Um dos maiores investigadores mundiais em nanofluidos e engenharia aeroespacial, o imigrante do Bangladesh Sohel Murshed, considera que o cartaz do Chega que visa o seu país não representa a posição do povo português, mas pede ação das autoridades.
Radicado em Lisboa desde 2010 e professor no Instituto Superior Técnico (IST), Sohel Murshed lamenta o crescimento do discurso contra imigrantes, que, apesar de tudo, considera ser minoritário em Portugal
“Não reconheço nesse cartaz o Portugal que sei que existe”, afirmou à Lusa o académico, comentando o cartaz do partido Chega, onde se lê “isto não é o Bangladesh”.
“Não sou fã de políticos. Eles têm o seu trabalho e eu tenho o meu, mas agora parece que há um partido político que quer atacar todos os imigrantes”, afirmou o especialista em engenharia aeroespacial, o curso do IST com as notas de entrada mais elevadas de Portugal.
Com doutoramento em Singapura e formação nos EUA, Sohel Murshed disse compreender que “cada partido tem a sua política, mas (todos) devem ser responsáveis”.
“Se esse partido quer ser governo, tem de perceber as consequências dos seus atos. Quando põem um cartaz contra outro país, isso é irresponsável” do ponto de vista político e “coloca em risco uma comunidade vulnerável”, que pode ser um “alvo fácil” de violência ou discriminação por parte de parte dos cidadãos nacionais.
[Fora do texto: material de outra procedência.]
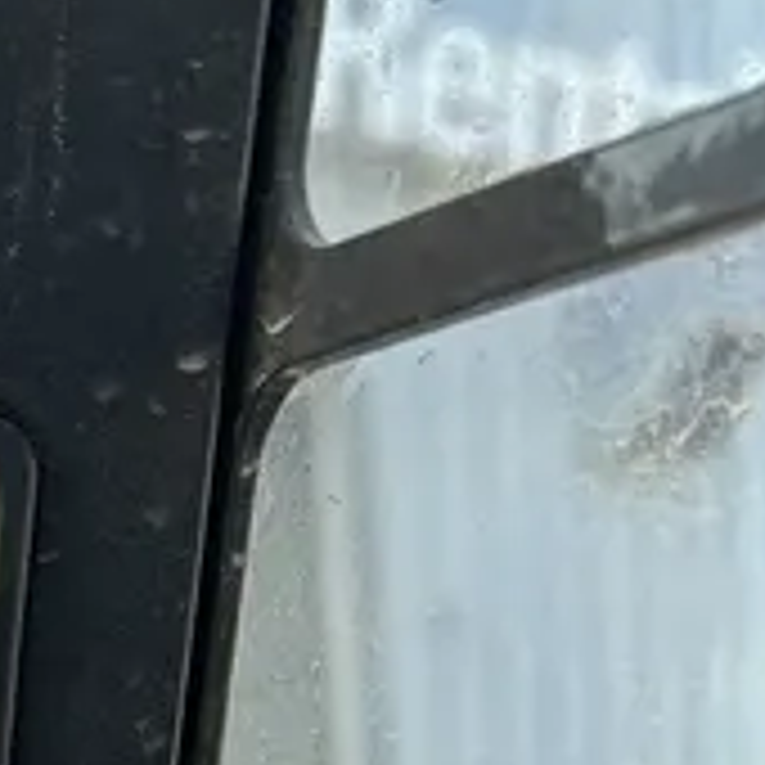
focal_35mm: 99
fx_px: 2475
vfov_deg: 14.7
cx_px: -252
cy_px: 1496
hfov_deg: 16.5
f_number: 1.5
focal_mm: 5.7
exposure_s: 1/611
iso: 50
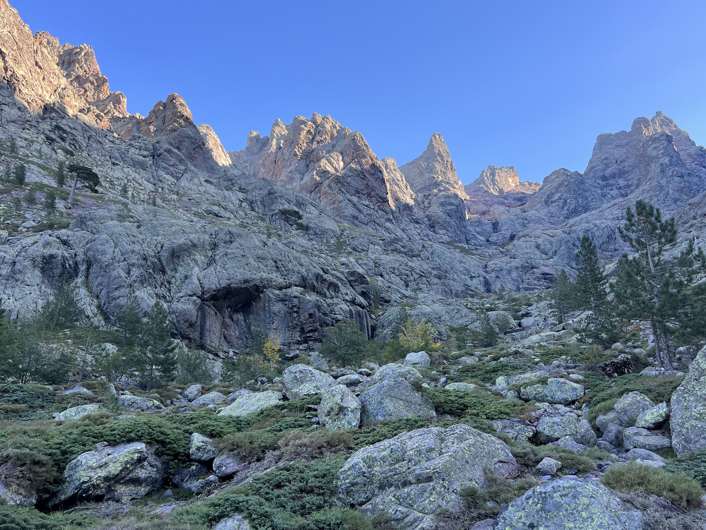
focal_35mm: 29
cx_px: 358
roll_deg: +2.5
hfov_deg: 61.6
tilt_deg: +18.3
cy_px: 260
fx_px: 592
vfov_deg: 48.2
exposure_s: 1/558
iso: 50
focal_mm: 5.7
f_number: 1.5
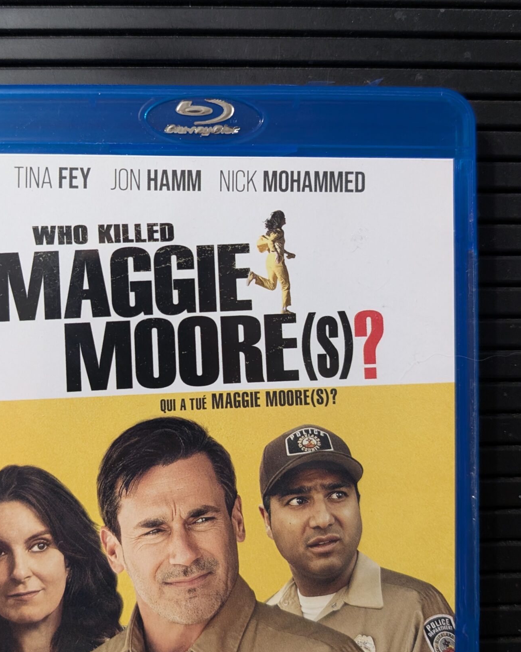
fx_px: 713
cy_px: 306
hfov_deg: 39.9
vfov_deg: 49.0
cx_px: 199
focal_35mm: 37
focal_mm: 6.9
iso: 839
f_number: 1.68
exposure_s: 1/120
“Para mim, pessoalmente, o cartaz não é alarmante. Sou professor numa universidade prestigiada, tenho um percurso, não fui eu que quis vir, fui convidado a concorrer a uma vaga aqui. Mas este discurso é perigoso porque ataca toda uma comunidade”, defendeu Sohel Murshed.
E o cartaz “é ainda mais perigoso, porque representa a posição de um partido político”, colocando em causa a própria imagem de Portugal no exterior.
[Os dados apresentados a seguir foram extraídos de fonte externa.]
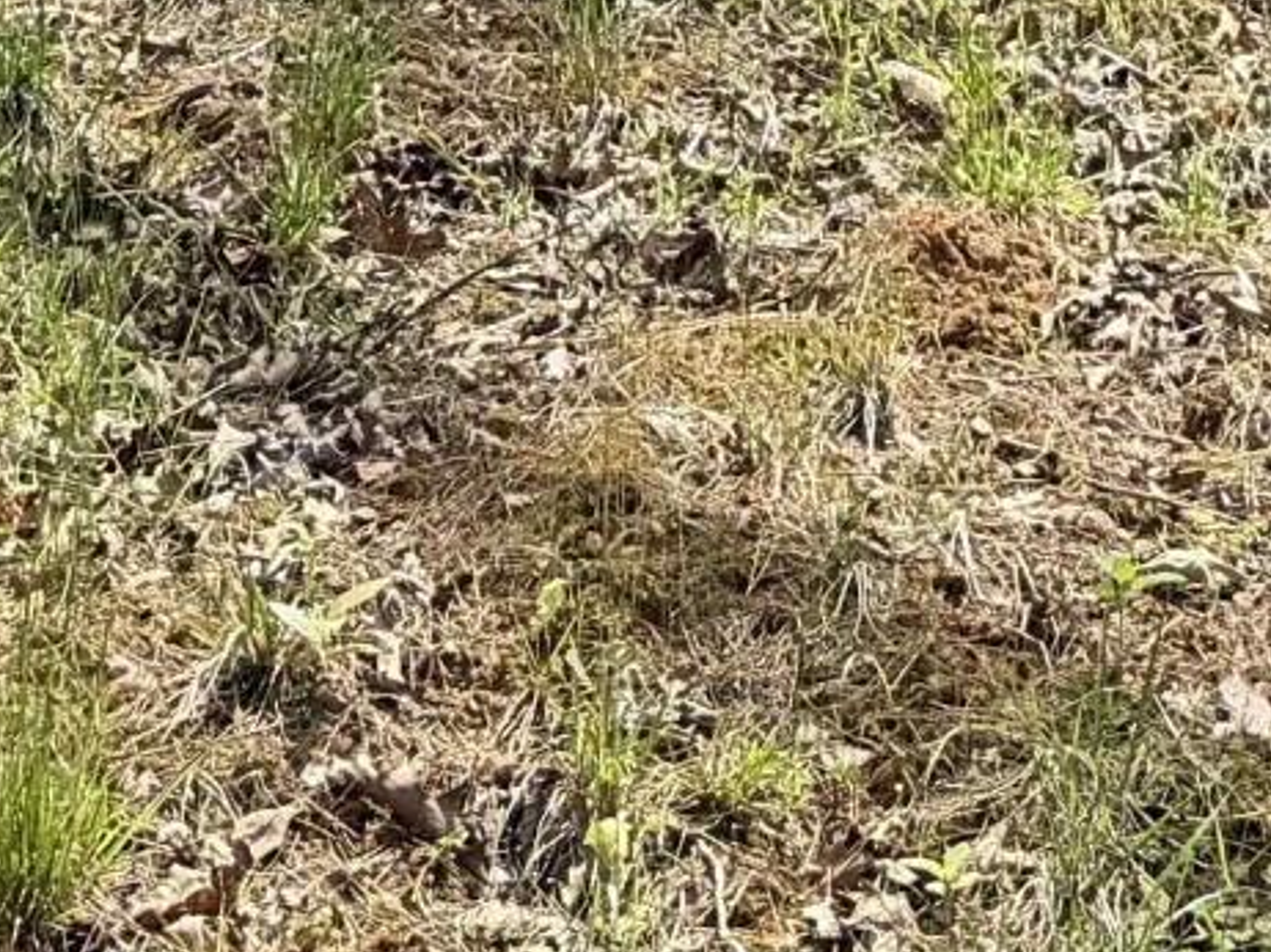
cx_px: 737
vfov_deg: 8.4
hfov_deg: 12.7
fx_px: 5725
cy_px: -1563
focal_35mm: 156
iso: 80
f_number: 1.78
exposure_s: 1/1464
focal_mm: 6.76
“O Bangladesh tem 180 milhões de pessoas, lá existem mais fãs de Cristiano Ronaldo do que todos os portugueses juntos e este cartaz foi notícia lá. As pessoas não perceberam como é que um país tão bom autoriza um cartaz daqueles”, salientou.
Por isso, defende Sohel Murshed, as autoridades portuguesas devem agir, porque “não fazer nada é ser cúmplice desse discurso contra um país inteiro”.
Quando chegou, vindo de Orlando, Estados Unidos, Sohel Murshed não sentiu qualquer problema: “Éramos poucos e a política era mais liberal”, mas, “com o tempo, o discurso mudou”.
Sohel Murshed recorda que a chegada de muitos compatriotas, a par de outros imigrantes do subcontinente indiano, foi beneficiada por regras mais abertas. “Era mais fácil e entrou muita gente, mas pelos canais autorizados de então”, recordou o investigador.
“Cabe ao governo fazer cumprir a lei e não concordo com imigrantes ilegais, mas não é aceitável atacar e culpar quem chegou nos canais que eram autorizados”, afirmou.
Sohel Murshed tem dois filhos, de nove e dois anos, que nasceram em Portugal, “são portugueses e nem querem ouvir falar em ir para outro país”.
O seu sonho é ter uma casa no Algarve, para “aproveitar o bom tempo e a velhice”, pelo que um regresso ao Bangladesh está no horizonte “apenas para férias e estar com a família”.